After posting a disappointing disappointed post and deleting it with the same disappointment, of course, I am again shown how lucky I am, and how childish my feelings are.
First of all…I love my job! I get to meet lots of people, I get to do lots of things, it’s one of the few jobs that have as little routine as possible. I don’t have to go to the same place every morning, I’m entrusted with huge responsibility(which I’m more than grateful and respectful for), my co-workers are fun, I’m not bound by any rules or restrictions. I wear what I want, do what I want( with certain limits, of course). My job is always a challenge, my job is basically my new man, and it is every bit consuming and passionate just like my temper.

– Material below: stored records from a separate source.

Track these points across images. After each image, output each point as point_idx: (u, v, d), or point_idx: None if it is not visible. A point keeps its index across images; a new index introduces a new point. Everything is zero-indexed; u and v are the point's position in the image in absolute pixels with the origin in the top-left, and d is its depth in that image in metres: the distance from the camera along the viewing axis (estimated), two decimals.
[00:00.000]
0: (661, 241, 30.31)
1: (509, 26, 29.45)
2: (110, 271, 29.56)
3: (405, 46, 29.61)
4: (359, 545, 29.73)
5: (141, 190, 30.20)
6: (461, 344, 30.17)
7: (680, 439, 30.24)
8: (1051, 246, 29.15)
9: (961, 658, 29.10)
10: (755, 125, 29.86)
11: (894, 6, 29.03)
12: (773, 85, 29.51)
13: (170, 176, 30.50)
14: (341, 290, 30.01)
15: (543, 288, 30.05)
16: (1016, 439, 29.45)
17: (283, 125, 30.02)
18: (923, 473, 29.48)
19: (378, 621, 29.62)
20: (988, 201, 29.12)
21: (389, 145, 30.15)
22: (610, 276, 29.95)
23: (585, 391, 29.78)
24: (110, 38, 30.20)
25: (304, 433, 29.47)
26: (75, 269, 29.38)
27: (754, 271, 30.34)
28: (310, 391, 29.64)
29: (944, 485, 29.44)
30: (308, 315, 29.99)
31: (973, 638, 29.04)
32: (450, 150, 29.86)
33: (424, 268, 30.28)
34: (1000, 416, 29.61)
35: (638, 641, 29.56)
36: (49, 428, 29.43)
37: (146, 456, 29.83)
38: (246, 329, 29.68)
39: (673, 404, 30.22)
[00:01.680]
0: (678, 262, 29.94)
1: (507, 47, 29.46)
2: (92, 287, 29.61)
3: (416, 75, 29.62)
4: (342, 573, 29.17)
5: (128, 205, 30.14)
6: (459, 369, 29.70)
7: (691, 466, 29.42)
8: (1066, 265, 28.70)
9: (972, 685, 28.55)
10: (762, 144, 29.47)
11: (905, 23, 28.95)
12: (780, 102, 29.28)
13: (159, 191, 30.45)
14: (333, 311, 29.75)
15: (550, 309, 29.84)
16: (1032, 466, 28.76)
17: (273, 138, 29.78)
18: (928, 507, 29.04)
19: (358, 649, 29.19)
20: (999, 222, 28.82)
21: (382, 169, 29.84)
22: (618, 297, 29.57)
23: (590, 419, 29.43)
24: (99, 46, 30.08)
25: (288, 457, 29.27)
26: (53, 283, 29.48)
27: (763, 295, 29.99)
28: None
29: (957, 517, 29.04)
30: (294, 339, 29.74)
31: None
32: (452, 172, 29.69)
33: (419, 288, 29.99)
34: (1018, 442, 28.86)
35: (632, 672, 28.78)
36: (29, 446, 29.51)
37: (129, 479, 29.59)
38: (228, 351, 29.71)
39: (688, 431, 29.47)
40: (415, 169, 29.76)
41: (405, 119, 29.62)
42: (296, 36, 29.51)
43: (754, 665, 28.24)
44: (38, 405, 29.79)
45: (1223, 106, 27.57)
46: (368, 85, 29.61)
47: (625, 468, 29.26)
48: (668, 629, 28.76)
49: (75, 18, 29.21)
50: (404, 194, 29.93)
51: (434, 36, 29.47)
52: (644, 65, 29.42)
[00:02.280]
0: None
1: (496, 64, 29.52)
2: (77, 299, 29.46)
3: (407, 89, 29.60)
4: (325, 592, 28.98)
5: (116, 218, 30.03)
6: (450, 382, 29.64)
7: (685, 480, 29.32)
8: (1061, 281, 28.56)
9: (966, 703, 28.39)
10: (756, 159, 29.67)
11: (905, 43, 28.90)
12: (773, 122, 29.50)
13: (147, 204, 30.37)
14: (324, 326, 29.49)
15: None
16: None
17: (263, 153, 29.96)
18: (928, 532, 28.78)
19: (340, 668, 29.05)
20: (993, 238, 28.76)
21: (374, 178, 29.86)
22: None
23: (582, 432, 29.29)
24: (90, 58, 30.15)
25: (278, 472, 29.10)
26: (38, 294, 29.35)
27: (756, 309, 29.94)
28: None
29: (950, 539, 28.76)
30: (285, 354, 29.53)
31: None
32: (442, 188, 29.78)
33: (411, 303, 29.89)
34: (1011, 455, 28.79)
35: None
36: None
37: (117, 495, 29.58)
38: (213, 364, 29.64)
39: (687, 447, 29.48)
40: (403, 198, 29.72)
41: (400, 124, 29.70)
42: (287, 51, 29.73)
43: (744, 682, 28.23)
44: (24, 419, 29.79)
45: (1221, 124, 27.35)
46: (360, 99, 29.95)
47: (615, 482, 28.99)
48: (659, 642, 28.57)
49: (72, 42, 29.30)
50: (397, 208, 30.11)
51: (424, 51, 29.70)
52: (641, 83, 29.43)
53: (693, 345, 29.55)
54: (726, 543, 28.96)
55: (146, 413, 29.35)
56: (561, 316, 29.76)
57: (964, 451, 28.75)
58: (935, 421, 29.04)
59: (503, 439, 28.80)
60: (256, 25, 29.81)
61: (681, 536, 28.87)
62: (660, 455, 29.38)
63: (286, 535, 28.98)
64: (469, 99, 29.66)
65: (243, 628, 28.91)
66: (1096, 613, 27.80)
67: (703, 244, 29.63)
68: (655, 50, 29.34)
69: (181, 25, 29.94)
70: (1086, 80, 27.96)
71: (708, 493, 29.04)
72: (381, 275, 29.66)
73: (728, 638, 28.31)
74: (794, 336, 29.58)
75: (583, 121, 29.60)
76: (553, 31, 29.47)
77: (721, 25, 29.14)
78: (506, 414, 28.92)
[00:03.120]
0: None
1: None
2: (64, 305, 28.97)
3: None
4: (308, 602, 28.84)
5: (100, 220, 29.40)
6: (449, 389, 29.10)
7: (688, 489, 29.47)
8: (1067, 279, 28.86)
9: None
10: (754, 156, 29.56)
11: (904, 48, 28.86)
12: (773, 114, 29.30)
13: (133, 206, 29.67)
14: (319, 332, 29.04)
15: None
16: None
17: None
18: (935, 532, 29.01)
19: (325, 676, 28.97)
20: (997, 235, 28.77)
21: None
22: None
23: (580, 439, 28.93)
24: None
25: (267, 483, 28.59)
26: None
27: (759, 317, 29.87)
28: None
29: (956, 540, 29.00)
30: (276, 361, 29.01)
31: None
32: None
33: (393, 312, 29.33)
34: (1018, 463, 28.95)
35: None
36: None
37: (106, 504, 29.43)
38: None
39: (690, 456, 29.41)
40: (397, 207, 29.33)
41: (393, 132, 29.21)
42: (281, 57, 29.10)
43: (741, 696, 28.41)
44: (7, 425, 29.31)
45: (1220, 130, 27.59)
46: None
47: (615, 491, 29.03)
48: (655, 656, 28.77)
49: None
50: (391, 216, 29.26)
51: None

Second of all…I love people. I’m loved by many people in return. Like my former employers that are still encouraging me and taking care of me. It melts my heart with gratitude towards their graciousness and openness as to embrace such a person as myself. I never thought people could be so kind.
Third of all…I have a wonderful man by my side. And he’s everything I ever wanted. Without possession or stupid fights. He’s respectful, amazing, gorgeous, loving, caring, attentive and he spoils me. And although he travels a lot he makes efforts to be in my life and to be present towards my achievements. I don’t think I could ask for more( even though I’m always tempted to:)) )
And lastly but not least…I have an amazing bunch of friends. Real friends, that know and love me with their heart and soul. Friends that are themselves such gems…and I’m amazed they’ve let me be part of their lives…even more so that they remain present in mine and ever so involved. By their choice. Because they love me.
So whenever I write the “disappointed” blog again…remember I go crazy from time to time. And I’m childish. But I’m told my fickle nature is one of the most lovable things about me. So thank you. I wish you all peace, love, a whole lot of kindness and space. You deserve it.